Onze oude infrastructuur uit de tijd van Napoleon past niet meer bij de veranderende wereld. Voorbeelden te over. In de tijd van Napoleon kon je een administratie inrichten met voor iedereen één woonadres. Wel zo eenvoudig. Dat is al lang niet meer zo, en gelukkig volgt de overheid dat. Als je Kamerlid bent en meer dan de helft van de week in een pied-à-terre in Den Haag woont, moet je je daar als inwoner inschrijven. Maar wat als je met je gezin nog een koopwoning in Zeeland bewoont. Mag je dan de hypotheekrente niet meer aftrekken? Gelukkig wel, de Belastingdienst volgt niet letterlijk de basisadministratie in dat geval. Daarom zijn er heel veel definities van adres, of van inkomen.

Een ander voorbeeld. Veel mensen raken zoek als ze zich uitschrijven uit de basisregistratie voor personen. Ze zijn dan, met honderdduizenden anderen, “vertrokken onbekend waarheen”. Voor heel veel overheidszaken is dat lastig, en dus doen we heel erg ons best om die ene administratie op orde te houden. Dat zouden we anders doen in de nieuwe wereld. We zouden dan – bijvoorbeeld als we fraude willen opsporen of juist hulp willen gaan verlenen - online aan allerlei organisaties (UWV, SVB, Gemeente, maar ook bol.com of Wehkamp) vragen “weet jij het adres van xxx ?”. Want in de nieuwe werkelijkheid is de ene administratie niet meer leidend. Google snapt dat, de overheid ook?
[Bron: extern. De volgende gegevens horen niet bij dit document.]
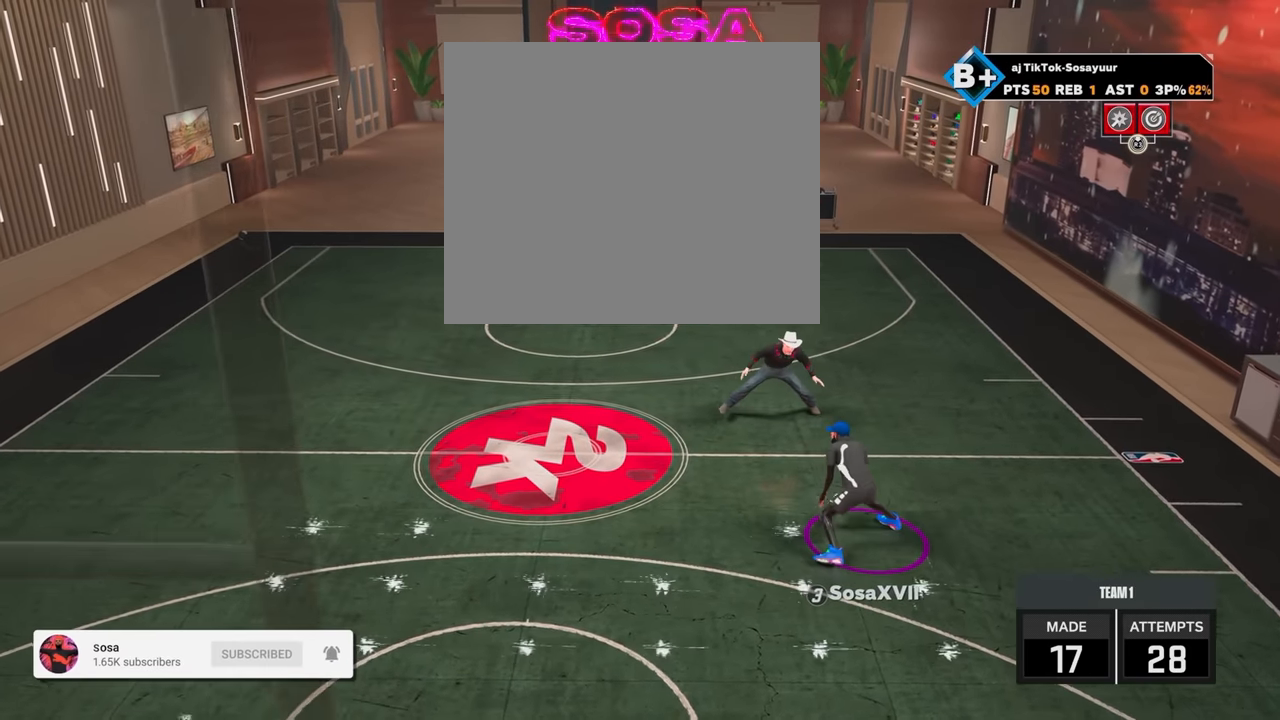
{"buttons": ["R2"], "left_stick": "center", "right_stick": "center", "events": [[17, "right_stick", "up-left"], [100, "right_stick", "center"], [167, "left_stick", "right"], [267, "R2", "up"], [300, "right_stick", "up-right"], [350, "left_stick", "center"], [367, "right_stick", "center"], [500, "R2", "down"]]}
Die discrepantie tussen de oude Napoleontische werkelijkheid en de nieuwe wereld is er ook in de zorg. Als een inspectie alleen zou toezien op die zorgondernemers die netjes staan ingeschreven in het Handelsregister zouden heel veel zorgverleners worden overgeslagen. Ambulances die aanrijden op het vestigingsadres in datzelfde Handelsregister van de organisatie die belde lopen het risico dat dat ze niet op het goede adres aankomen (over de kwaliteit van de gegevens dat register stuurde het ministerie van VWS ooit dit rapport aan de Tweede Kamer. Daar kan de Kamer van Koophandel niets aan doen, de administratie is gewoon niet bedoeld om alle zorgverleners en hun typen zorg te registeren).

De frictie tussen de administratieve werkelijkheid en de reële werkelijkheid kan nog bizardere vormen aannemen. Als ouden van dagen wonen in een verzorgingshuis dan hadden ze met een beetje pech last van het feit dat zo’n huis één adres had. Dan werd je gekort op je uitkering vanwege samenwonen. Gelukkig kan nu elk appartement met een douche, toilet en keukentje een eigen adres hebben in de Basisregistratie Adressen en Gebouwen (BAG). Probleem opgelost. Tenminste, totdat in het Handelsregister de relatie tussen dat adres en de vestiging van een ondernemer werd gelegd. Toen had elk verzorgingshuis zomaar ineens tientallen vestigingen, in hetzelfde pand. Het werd nog erger toen VWS, onbewust van dit feit, kwaliteitsinformatie ging vragen per vestiging. Per kamer dus, eigenlijk. Gelukkig is dat opgelost, maar toch: de wereld verandert, de administratie blijft. Het had overigens ook leuke bijkomstigheden: elk oudje in zo’n huis was ook even vestigingsdirecteur.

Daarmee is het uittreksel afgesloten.